LE PRÉSIDENT.- Madame Thatcher faisait observer que nous étions dans un très beau lieu, c'est vrai et nous le ressentons comme elle. Mais je voudrais ajouter que Canterbury c'est pas mal. J'y étais il n'y a pas si longtemps à vos côtés. Au demeurant j'ai été très heureux de recevoir sur le territoire national notre voisine et amie, le Premier ministre britannique.

- QUESTION.- (inaudible)

- LE PRÉSIDENT.- Oui, j'en ai le sentiment.

- QUESTION.- (inaudible)

- LE PRÉSIDENT.- La constatation, - comment dirai-je - qu'il passe un certain air de liberté, du moins d'espérance sans exagérer le propos. Cela va dans un certain sens ; il est important que cela continue d'aller dans ce sens. Mais nous n'avons pas dissimulé entre nous les difficultés que présentaient une position gouvernementale de cet ordre sur le plan de la réalisation sur le terrain de la politique nouvelle sans oublier bien entendu les problèmes qui se posent dans un certain nombre de républiques de l'Union des Républiques socialistes et soviétiques. Enfin, nous avons là un partenaire avec lequel il est important de parler. C'est ce que nous faisons.

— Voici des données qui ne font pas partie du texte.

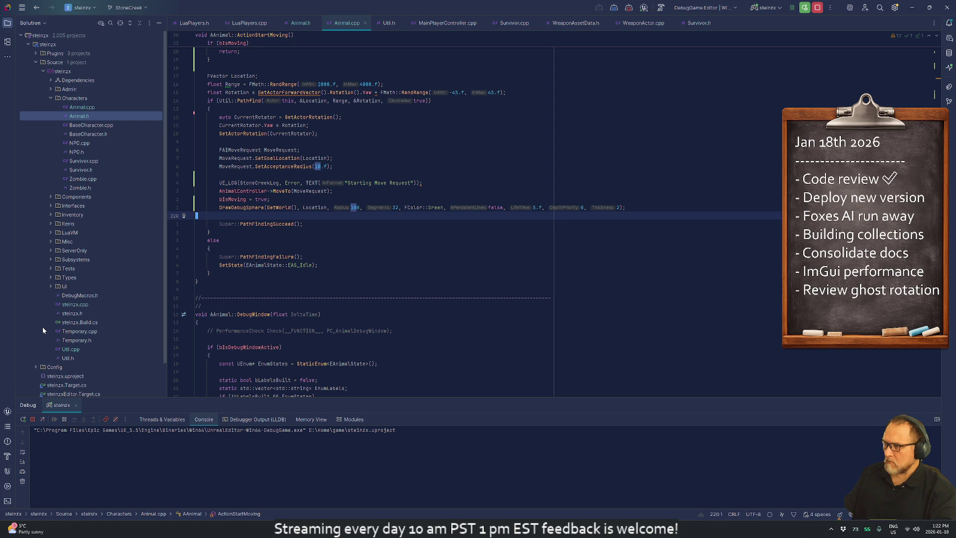
key(Escape)
key(slash)
text(gr)
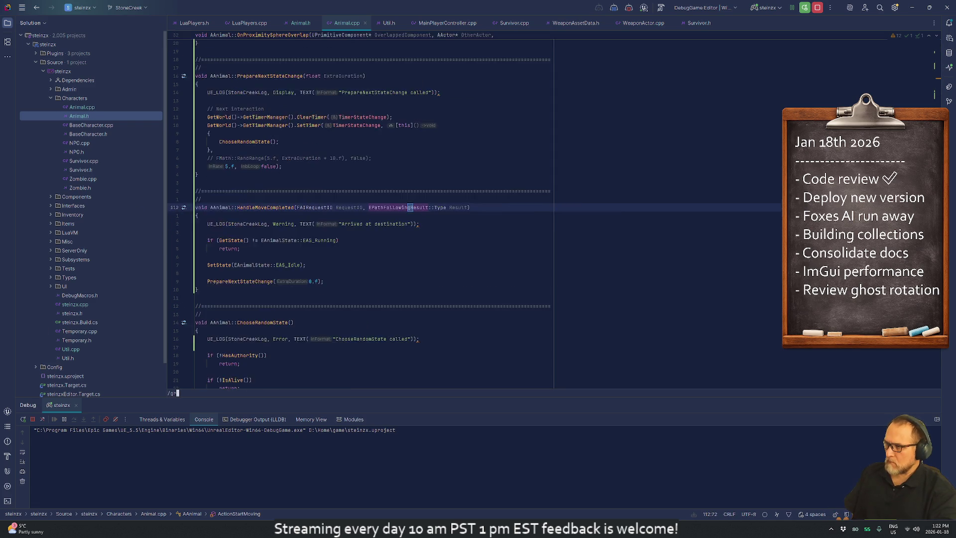
key(Escape)
text(Re, false, 5.f, 0, 2);)
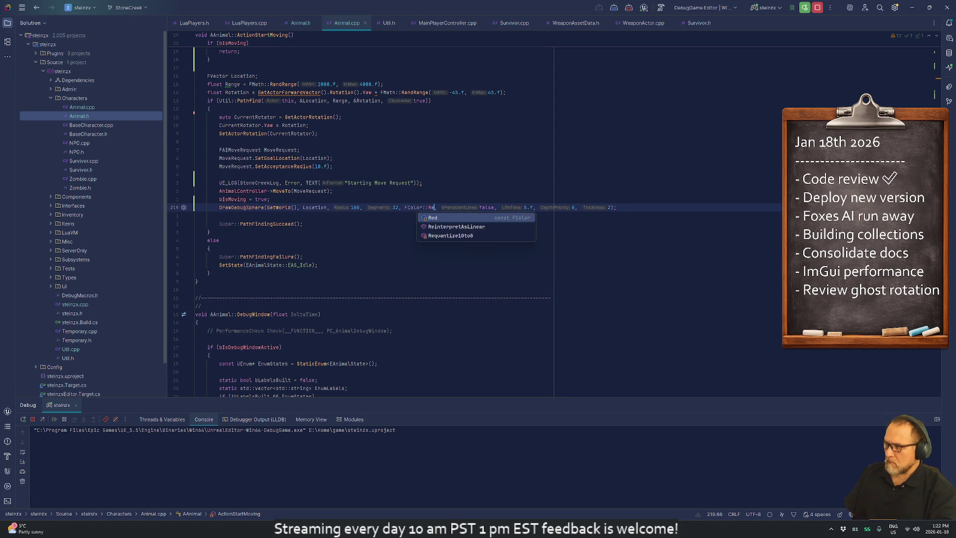
key(Return)
key(Escape)
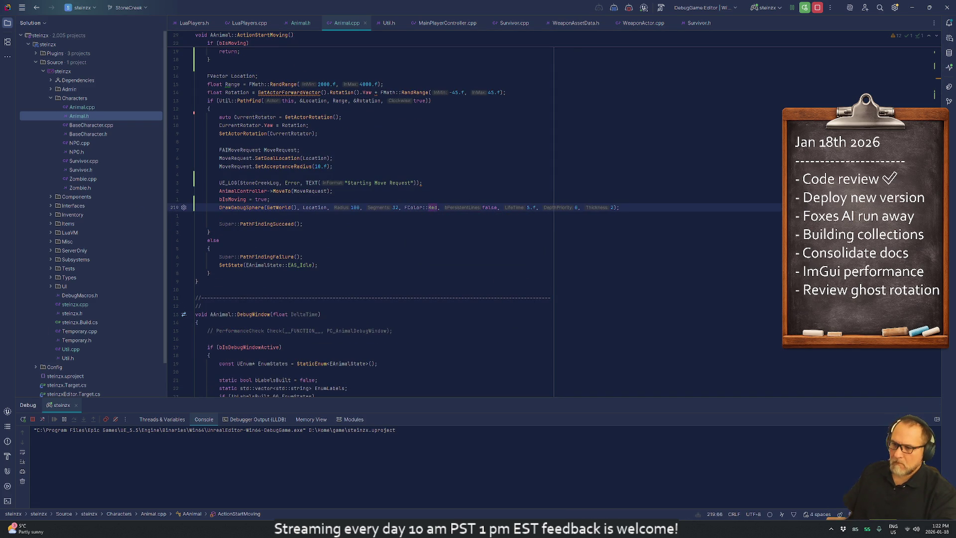
key(alt+Tab)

- QUESTION.- A propos de Rhodes, vous auriez pu quand même parler des questions monétaires et de la participation britannique dans ce qui est envisagé actuellement. Est-ce vous en avez parlé ?

- LE PRÉSIDENT.- C'est ce que j'ai dit. J'ai dit que nous avions abordé ce problème et que nous avions décidé de continuer la conversation à Rhodes.

- QUESTION.- (inaudible)

- LE PRÉSIDENT.- Mais nous n'avons pas eu l'occasion d'en parler et pour l'instant la conférence de presse se borne à examiner la conversation que nous avons eue aujourd'hui. On ne va pas traiter l'ensemble du problème qui se pose, sans quoi il faudrait faire comme les moines de Saint-Michel et s'installer là pour le reste du temps.

QUESTION.- (inaudible)

- LE PRÉSIDENT.- Nous avons en effet abordé ce sujet. Nous avons décidé de poursuivre ce que nous avons commencé de faire, d'ailleurs une consultation avec l'ensemble de nos alliés sur la manière d'aborder ce sujet d'une éventuelle conférence à Moscou, qui après une conférence à Paris et une autre à Copenhague viendrait poursuivre l'examen de l'application des accords d'Helsinki sous cet aspect des droits de l'homme. Nous n'avons pas conclu, d'ailleurs nous ne sommes pas là devant une proposition absolument précise. Il s'agit de savoir si l'ensemble des pays en question souhaite poursuivre les conférences sur l'application d'Helsinki, notamment à Moscou.

- QUESTION.- (inaudible)

- LE PRÉSIDENT.- La proposition qui a été faite porte sur 1991 mais pas d'une façon impérative. Tandis que le problème touchant à la négociation, l'ouverture réelle des négociations sur le désarmement des armes non-conventionnelles pourrait commencer dans quelques semaines.

- QUESTION.- (inaudible)

- LE PRÉSIDENT.- Non, non. C'est une analyse propre à madame Thatcher qui est loin d'être irréaliste. Les choses ne sont pas liées à ce point, la négociation sur le désarmement dans quelques semaines et la conférence de Moscou. Ce que vous a dit madame Thatcher est fondé sur la nécessité indiscutable pour l'Union soviétique de poursuivre son évolution quant à la pratique des droits de l'homme. J'y apporte une nuance en le disant mais en fait c'est avec l'Union soviétique que nous discutons des droits de l'homme comme du reste. Certes la présence d'une conférence à Moscou présente une valeur symbolique particulière. Mais c'est avec l'Union soviétique que nous discutons des droits de l'Homme, que ce soit ici ou que ce soit là. On ne peut pas occulter cette réalité. Vous avez de la chance, Madame Thatcher d'avoir une presse britannique aussi active.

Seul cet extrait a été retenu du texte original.